Work task
In the entries that follow, find the line containing "X51390000Y-40232500D02*"; from there, copy every line exactly through the line containing "X69390000Y-37692500D01*".

Hardware design source files
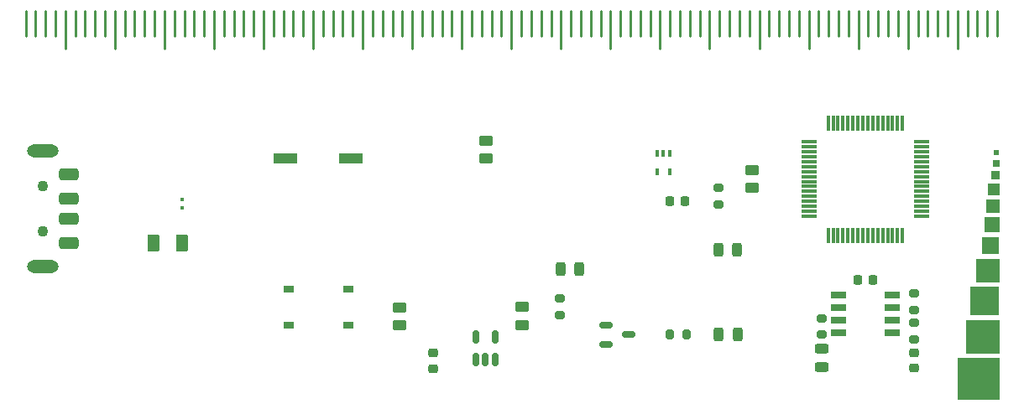
<source format=gts>
G04 #@! TF.GenerationSoftware,KiCad,Pcbnew,9.0.3*
G04 #@! TF.CreationDate,2025-10-17T11:28:40-04:00*
G04 #@! TF.ProjectId,smt_training,736d745f-7472-4616-996e-696e672e6b69,1*
G04 #@! TF.SameCoordinates,Original*
G04 #@! TF.FileFunction,Soldermask,Top*
G04 #@! TF.FilePolarity,Negative*
%FSLAX46Y46*%
G04 Gerber Fmt 4.6, Leading zero omitted, Abs format (unit mm)*
G04 Created by KiCad (PCBNEW 9.0.3) date 2025-10-17 11:28:40*
%MOMM*%
%LPD*%
G01*
G04 APERTURE LIST*
G04 Aperture macros list*
%AMRoundRect*
0 Rectangle with rounded corners*
0 $1 Rounding radius*
0 $2 $3 $4 $5 $6 $7 $8 $9 X,Y pos of 4 corners*
0 Add a 4 corners polygon primitive as box body*
4,1,4,$2,$3,$4,$5,$6,$7,$8,$9,$2,$3,0*
0 Add four circle primitives for the rounded corners*
1,1,$1+$1,$2,$3*
1,1,$1+$1,$4,$5*
1,1,$1+$1,$6,$7*
1,1,$1+$1,$8,$9*
0 Add four rect primitives between the rounded corners*
20,1,$1+$1,$2,$3,$4,$5,0*
20,1,$1+$1,$4,$5,$6,$7,0*
20,1,$1+$1,$6,$7,$8,$9,0*
20,1,$1+$1,$8,$9,$2,$3,0*%
G04 Aperture macros list end*
%ADD10C,0.250000*%
%ADD11R,1.600000X1.600000*%
%ADD12R,0.700000X0.700000*%
%ADD13R,3.000000X3.000000*%
%ADD14R,0.600000X0.600000*%
%ADD15R,2.400000X2.400000*%
%ADD16R,1.400000X1.400000*%
%ADD17R,0.900000X0.900000*%
%ADD18R,1.800000X1.800000*%
%ADD19R,1.200000X1.200000*%
%ADD20R,4.200000X4.200000*%
%ADD21R,3.400000X3.400000*%
%ADD22RoundRect,0.250000X0.450000X-0.262500X0.450000X0.262500X-0.450000X0.262500X-0.450000X-0.262500X0*%
%ADD23RoundRect,0.200000X0.275000X-0.200000X0.275000X0.200000X-0.275000X0.200000X-0.275000X-0.200000X0*%
%ADD24R,1.000000X0.700000*%
%ADD25RoundRect,0.090000X0.110000X-0.090000X0.110000X0.090000X-0.110000X0.090000X-0.110000X-0.090000X0*%
%ADD26RoundRect,0.243750X-0.243750X-0.456250X0.243750X-0.456250X0.243750X0.456250X-0.243750X0.456250X0*%
%ADD27R,1.500000X0.650000*%
%ADD28RoundRect,0.243750X0.456250X-0.243750X0.456250X0.243750X-0.456250X0.243750X-0.456250X-0.243750X0*%
%ADD29RoundRect,0.200000X-0.275000X0.200000X-0.275000X-0.200000X0.275000X-0.200000X0.275000X0.200000X0*%
%ADD30C,1.100000*%
%ADD31RoundRect,0.300000X0.700000X0.300000X-0.700000X0.300000X-0.700000X-0.300000X0.700000X-0.300000X0*%
%ADD32O,3.200000X1.300000*%
%ADD33RoundRect,0.243750X0.243750X0.456250X-0.243750X0.456250X-0.243750X-0.456250X0.243750X-0.456250X0*%
%ADD34RoundRect,0.150000X-0.512500X-0.150000X0.512500X-0.150000X0.512500X0.150000X-0.512500X0.150000X0*%
%ADD35RoundRect,0.075000X-0.700000X-0.075000X0.700000X-0.075000X0.700000X0.075000X-0.700000X0.075000X0*%
%ADD36RoundRect,0.075000X-0.075000X-0.700000X0.075000X-0.700000X0.075000X0.700000X-0.075000X0.700000X0*%
%ADD37RoundRect,0.225000X-0.225000X-0.250000X0.225000X-0.250000X0.225000X0.250000X-0.225000X0.250000X0*%
%ADD38RoundRect,0.200000X0.200000X0.275000X-0.200000X0.275000X-0.200000X-0.275000X0.200000X-0.275000X0*%
%ADD39RoundRect,0.100000X-0.100000X0.225000X-0.100000X-0.225000X0.100000X-0.225000X0.100000X0.225000X0*%
%ADD40RoundRect,0.225000X-0.250000X0.225000X-0.250000X-0.225000X0.250000X-0.225000X0.250000X0.225000X0*%
%ADD41RoundRect,0.150000X0.150000X-0.512500X0.150000X0.512500X-0.150000X0.512500X-0.150000X-0.512500X0*%
%ADD42R,2.400000X1.000000*%
%ADD43RoundRect,0.250000X0.375000X0.625000X-0.375000X0.625000X-0.375000X-0.625000X0.375000X-0.625000X0*%
G04 APERTURE END LIST*
D10*
X20390000Y-40232500D02*
X20390000Y-37692500D01*
X21390000Y-40232500D02*
X21390000Y-37692500D01*
X22390000Y-40232500D02*
X22390000Y-37692500D01*
X23390000Y-40232500D02*
X23390000Y-37692500D01*
X24390000Y-41502500D02*
X24390000Y-37692500D01*
X25390000Y-40232500D02*
X25390000Y-37692500D01*
X26390000Y-40232500D02*
X26390000Y-37692500D01*
X27390000Y-40232500D02*
X27390000Y-37692500D01*
X28390000Y-40232500D02*
X28390000Y-37692500D01*
X29390000Y-41502500D02*
X29390000Y-37692500D01*
X30390000Y-40232500D02*
X30390000Y-37692500D01*
X31390000Y-40232500D02*
X31390000Y-37692500D01*
X32390000Y-40232500D02*
X32390000Y-37692500D01*
X33390000Y-40232500D02*
X33390000Y-37692500D01*
X34390000Y-41502500D02*
X34390000Y-37692500D01*
X35390000Y-40232500D02*
X35390000Y-37692500D01*
X36390000Y-40232500D02*
X36390000Y-37692500D01*
X37390000Y-40232500D02*
X37390000Y-37692500D01*
X38390000Y-40232500D02*
X38390000Y-37692500D01*
X39390000Y-41502500D02*
X39390000Y-37692500D01*
X40390000Y-40232500D02*
X40390000Y-37692500D01*
X41390000Y-40232500D02*
X41390000Y-37692500D01*
X42390000Y-40232500D02*
X42390000Y-37692500D01*
X43390000Y-40232500D02*
X43390000Y-37692500D01*
X44390000Y-41502500D02*
X44390000Y-37692500D01*
X45390000Y-40232500D02*
X45390000Y-37692500D01*
X46390000Y-40232500D02*
X46390000Y-37692500D01*
X47390000Y-40232500D02*
X47390000Y-37692500D01*
X48390000Y-40232500D02*
X48390000Y-37692500D01*
X49390000Y-41502500D02*
X49390000Y-37692500D01*
X50390000Y-40232500D02*
X50390000Y-37692500D01*
X51390000Y-40232500D02*
X51390000Y-37692500D01*
X52390000Y-40232500D02*
X52390000Y-37692500D01*
X53390000Y-40232500D02*
X53390000Y-37692500D01*
X54390000Y-41502500D02*
X54390000Y-37692500D01*
X55390000Y-40232500D02*
X55390000Y-37692500D01*
X56390000Y-40232500D02*
X56390000Y-37692500D01*
X57390000Y-40232500D02*
X57390000Y-37692500D01*
X58390000Y-40232500D02*
X58390000Y-37692500D01*
X59390000Y-41502500D02*
X59390000Y-37692500D01*
X60390000Y-40232500D02*
X60390000Y-37692500D01*
X61390000Y-40232500D02*
X61390000Y-37692500D01*
X62390000Y-40232500D02*
X62390000Y-37692500D01*
X63390000Y-40232500D02*
X63390000Y-37692500D01*
X64390000Y-41502500D02*
X64390000Y-37692500D01*
X65390000Y-40232500D02*
X65390000Y-37692500D01*
X66390000Y-40232500D02*
X66390000Y-37692500D01*
X67390000Y-40232500D02*
X67390000Y-37692500D01*
X68390000Y-40232500D02*
X68390000Y-37692500D01*
X69390000Y-41502500D02*
X69390000Y-37692500D01*
X70390000Y-40232500D02*
X70390000Y-37692500D01*
X71390000Y-40232500D02*
X71390000Y-37692500D01*
X72390000Y-40232500D02*
X72390000Y-37692500D01*
X73390000Y-40232500D02*
X73390000Y-37692500D01*
X74390000Y-41502500D02*
X74390000Y-37692500D01*
X75390000Y-40232500D02*
X75390000Y-37692500D01*
X76390000Y-40232500D02*
X76390000Y-37692500D01*
X77390000Y-40232500D02*
X77390000Y-37692500D01*
X78390000Y-40232500D02*
X78390000Y-37692500D01*
X79390000Y-41502500D02*
X79390000Y-37692500D01*
X80390000Y-40232500D02*
X80390000Y-37692500D01*
X81390000Y-40232500D02*
X81390000Y-37692500D01*
X82390000Y-40232500D02*
X82390000Y-37692500D01*
X83390000Y-40232500D02*
X83390000Y-37692500D01*
X84390000Y-41502500D02*
X84390000Y-37692500D01*
X85390000Y-40232500D02*
X85390000Y-37692500D01*
X86390000Y-40232500D02*
X86390000Y-37692500D01*
X87390000Y-40232500D02*
X87390000Y-37692500D01*
X88390000Y-40232500D02*
X88390000Y-37692500D01*
X89390000Y-41502500D02*
X89390000Y-37692500D01*
X90390000Y-40232500D02*
X90390000Y-37692500D01*
X91390000Y-40232500D02*
X91390000Y-37692500D01*
X92390000Y-40232500D02*
X92390000Y-37692500D01*
X93390000Y-40232500D02*
X93390000Y-37692500D01*
X94390000Y-41502500D02*
X94390000Y-37692500D01*
X95390000Y-40232500D02*
X95390000Y-37692500D01*
X96390000Y-40232500D02*
X96390000Y-37692500D01*
X97390000Y-40232500D02*
X97390000Y-37692500D01*
X98390000Y-40232500D02*
X98390000Y-37692500D01*
X99390000Y-41502500D02*
X99390000Y-37692500D01*
X100390000Y-40232500D02*
X100390000Y-37692500D01*
X101390000Y-40232500D02*
X101390000Y-37692500D01*
X102390000Y-40232500D02*
X102390000Y-37692500D01*
X103390000Y-40232500D02*
X103390000Y-37692500D01*
X104390000Y-41502500D02*
X104390000Y-37692500D01*
X105390000Y-40232500D02*
X105390000Y-37692500D01*
X106390000Y-40232500D02*
X106390000Y-37692500D01*
X107390000Y-40232500D02*
X107390000Y-37692500D01*
X108390000Y-40232500D02*
X108390000Y-37692500D01*
X109390000Y-41502500D02*
X109390000Y-37692500D01*
X110390000Y-40232500D02*
X110390000Y-37692500D01*
X111390000Y-40232500D02*
X111390000Y-37692500D01*
X112390000Y-40232500D02*
X112390000Y-37692500D01*
X113390000Y-40232500D02*
X113390000Y-37692500D01*
X114390000Y-41502500D02*
X114390000Y-37692500D01*
X115390000Y-40232500D02*
X115390000Y-37692500D01*
X116390000Y-40232500D02*
X116390000Y-37692500D01*
X117390000Y-40232500D02*
X117390000Y-37692500D01*
X118390000Y-40232500D02*
X118390000Y-37692500D01*
D11*
X117840000Y-59343000D03*
D12*
X118290000Y-53093000D03*
D13*
X117140000Y-67043000D03*
D14*
X118340000Y-52043000D03*
D15*
X117440000Y-63943000D03*
D16*
X117940000Y-57443000D03*
D17*
X118190000Y-54293000D03*
D18*
X117740000Y-61443000D03*
D19*
X118040000Y-55743000D03*
D20*
X116540000Y-74843000D03*
D21*
X116940000Y-70643000D03*
D22*
X70470000Y-69452500D03*
X70470000Y-67627500D03*
X93660000Y-55592500D03*
X93660000Y-53767500D03*
D23*
X100660000Y-70394750D03*
X100660000Y-68744750D03*
D24*
X46910000Y-65802500D03*
X52910000Y-65802500D03*
X46910000Y-69502500D03*
X52910000Y-69502500D03*
D22*
X66830000Y-52652500D03*
X66830000Y-50827500D03*
D25*
X36140000Y-56770000D03*
X36140000Y-57610000D03*
D26*
X90318750Y-70420000D03*
X92193750Y-70420000D03*
D27*
X102390000Y-66425000D03*
X102390000Y-67695000D03*
X102390000Y-68965000D03*
X102390000Y-70235000D03*
X107790000Y-70235000D03*
X107790000Y-68965000D03*
X107790000Y-67695000D03*
X107790000Y-66425000D03*
D28*
X100660000Y-73672250D03*
X100660000Y-71797250D03*
D29*
X110020000Y-66260000D03*
X110020000Y-67910000D03*
D30*
X22140000Y-59942500D03*
X22140000Y-55442500D03*
D31*
X24740000Y-61192500D03*
X24740000Y-58692500D03*
X24740000Y-56692500D03*
X24740000Y-54192500D03*
D32*
X22140000Y-63542500D03*
X22140000Y-51842500D03*
D33*
X92127500Y-61822502D03*
X90252500Y-61822502D03*
D29*
X74260000Y-66782500D03*
X74260000Y-68432500D03*
D34*
X78952500Y-69470000D03*
X78952500Y-71370000D03*
X81227500Y-70420000D03*
D35*
X99415000Y-50942500D03*
X99415000Y-51442500D03*
X99415000Y-51942500D03*
X99415000Y-52442500D03*
X99415000Y-52942500D03*
X99415000Y-53442500D03*
X99415000Y-53942500D03*
X99415000Y-54442500D03*
X99415000Y-54942500D03*
X99415000Y-55442500D03*
X99415000Y-55942500D03*
X99415000Y-56442500D03*
X99415000Y-56942500D03*
X99415000Y-57442500D03*
X99415000Y-57942500D03*
X99415000Y-58442500D03*
D36*
X101340000Y-60367500D03*
X101840000Y-60367500D03*
X102340000Y-60367500D03*
X102840000Y-60367500D03*
X103340000Y-60367500D03*
X103840000Y-60367500D03*
X104340000Y-60367500D03*
X104840000Y-60367500D03*
X105340000Y-60367500D03*
X105840000Y-60367500D03*
X106340000Y-60367500D03*
X106840000Y-60367500D03*
X107340000Y-60367500D03*
X107840000Y-60367500D03*
X108340000Y-60367500D03*
X108840000Y-60367500D03*
D35*
X110765000Y-58442500D03*
X110765000Y-57942500D03*
X110765000Y-57442500D03*
X110765000Y-56942500D03*
X110765000Y-56442500D03*
X110765000Y-55942500D03*
X110765000Y-55442500D03*
X110765000Y-54942500D03*
X110765000Y-54442500D03*
X110765000Y-53942500D03*
X110765000Y-53442500D03*
X110765000Y-52942500D03*
X110765000Y-52442500D03*
X110765000Y-51942500D03*
X110765000Y-51442500D03*
X110765000Y-50942500D03*
D36*
X108840000Y-49017500D03*
X108340000Y-49017500D03*
X107840000Y-49017500D03*
X107340000Y-49017500D03*
X106840000Y-49017500D03*
X106340000Y-49017500D03*
X105840000Y-49017500D03*
X105340000Y-49017500D03*
X104840000Y-49017500D03*
X104340000Y-49017500D03*
X103840000Y-49017500D03*
X103340000Y-49017500D03*
X102840000Y-49017500D03*
X102340000Y-49017500D03*
X101840000Y-49017500D03*
X101340000Y-49017500D03*
D37*
X104315000Y-64875000D03*
X105865000Y-64875000D03*
X85335000Y-56950000D03*
X86885000Y-56950000D03*
D38*
X87061250Y-70420000D03*
X85411250Y-70420000D03*
D39*
X85360000Y-52102500D03*
X84710000Y-52102500D03*
X84060000Y-52102500D03*
X84060000Y-54002500D03*
X85360000Y-54002500D03*
D40*
X110020000Y-72230000D03*
X110020000Y-73780000D03*
D29*
X110020000Y-69220000D03*
X110020000Y-70870000D03*
D41*
X65830000Y-72960000D03*
X66780000Y-72960000D03*
X67730000Y-72960000D03*
X67730000Y-70685000D03*
X65830000Y-70685000D03*
D40*
X61490000Y-72275000D03*
X61490000Y-73825000D03*
D23*
X90250000Y-57245000D03*
X90250000Y-55595000D03*
D22*
X58140000Y-69492500D03*
X58140000Y-67667500D03*
D42*
X46610000Y-52652500D03*
X53210000Y-52652500D03*
D33*
X76197500Y-63822500D03*
X74322500Y-63822500D03*
D43*
X36140000Y-61190000D03*
X33340000Y-61190000D03*
M02*

</source>
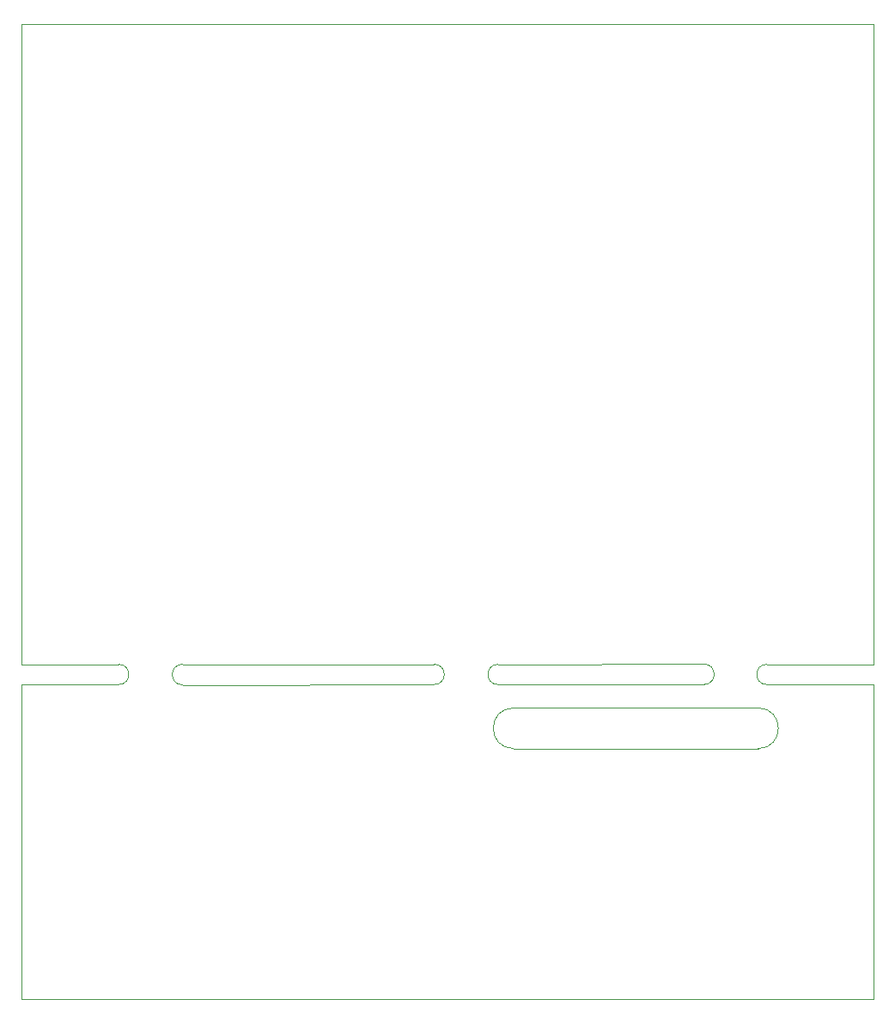
<source format=gm1>
G04 #@! TF.GenerationSoftware,KiCad,Pcbnew,(5.1.10)-1*
G04 #@! TF.CreationDate,2021-10-26T21:04:21+02:00*
G04 #@! TF.ProjectId,Load,4c6f6164-2e6b-4696-9361-645f70636258,rev?*
G04 #@! TF.SameCoordinates,Original*
G04 #@! TF.FileFunction,Profile,NP*
%FSLAX46Y46*%
G04 Gerber Fmt 4.6, Leading zero omitted, Abs format (unit mm)*
G04 Created by KiCad (PCBNEW (5.1.10)-1) date 2021-10-26 21:04:21*
%MOMM*%
%LPD*%
G01*
G04 APERTURE LIST*
G04 #@! TA.AperFunction,Profile*
%ADD10C,0.050000*%
G04 #@! TD*
G04 APERTURE END LIST*
D10*
X189431500Y-113298500D02*
G75*
G02*
X189431500Y-117298500I0J-2000000D01*
G01*
X189431500Y-117298500D02*
X165331500Y-117298500D01*
X165331500Y-113298500D02*
X189431500Y-113298500D01*
X165331500Y-117298500D02*
G75*
G02*
X165331500Y-113298500I0J2000000D01*
G01*
X163800000Y-109000000D02*
X184100000Y-108982000D01*
X132700000Y-109000000D02*
X157500000Y-108998500D01*
X116831500Y-108998500D02*
X126400000Y-108999000D01*
X116831500Y-45998500D02*
X116831500Y-108998500D01*
X200831500Y-45998500D02*
X116831500Y-45998500D01*
X200831500Y-108998500D02*
X200831500Y-45998500D01*
X190300000Y-109000000D02*
X200831500Y-108998500D01*
X200831500Y-110998500D02*
X190300000Y-111000000D01*
X200831500Y-141998500D02*
X200831500Y-110998500D01*
X116831500Y-141998500D02*
X200831500Y-141998500D01*
X116831500Y-110998500D02*
X116831500Y-141998500D01*
X126400000Y-110998000D02*
X116831500Y-110998500D01*
X157500000Y-110998500D02*
X132700000Y-111030500D01*
X184100000Y-110982000D02*
X163800000Y-111000000D01*
X157500000Y-108998500D02*
G75*
G02*
X157500000Y-110998500I0J-1000000D01*
G01*
X184100000Y-108982000D02*
G75*
G02*
X184100000Y-110982000I0J-1000000D01*
G01*
X190300000Y-110998000D02*
G75*
G02*
X190300000Y-108998000I0J1000000D01*
G01*
X163800000Y-110998500D02*
G75*
G02*
X163800000Y-108998500I0J1000000D01*
G01*
X132700000Y-111030500D02*
G75*
G02*
X132700000Y-108998500I0J1016000D01*
G01*
X126400000Y-108999000D02*
G75*
G02*
X126400000Y-110998000I0J-999500D01*
G01*
M02*

</source>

The completed task
X51390000Y-40232500D02*
X51390000Y-37692500D01*
X52390000Y-40232500D02*
X52390000Y-37692500D01*
X53390000Y-40232500D02*
X53390000Y-37692500D01*
X54390000Y-41502500D02*
X54390000Y-37692500D01*
X55390000Y-40232500D02*
X55390000Y-37692500D01*
X56390000Y-40232500D02*
X56390000Y-37692500D01*
X57390000Y-40232500D02*
X57390000Y-37692500D01*
X58390000Y-40232500D02*
X58390000Y-37692500D01*
X59390000Y-41502500D02*
X59390000Y-37692500D01*
X60390000Y-40232500D02*
X60390000Y-37692500D01*
X61390000Y-40232500D02*
X61390000Y-37692500D01*
X62390000Y-40232500D02*
X62390000Y-37692500D01*
X63390000Y-40232500D02*
X63390000Y-37692500D01*
X64390000Y-41502500D02*
X64390000Y-37692500D01*
X65390000Y-40232500D02*
X65390000Y-37692500D01*
X66390000Y-40232500D02*
X66390000Y-37692500D01*
X67390000Y-40232500D02*
X67390000Y-37692500D01*
X68390000Y-40232500D02*
X68390000Y-37692500D01*
X69390000Y-41502500D02*
X69390000Y-37692500D01*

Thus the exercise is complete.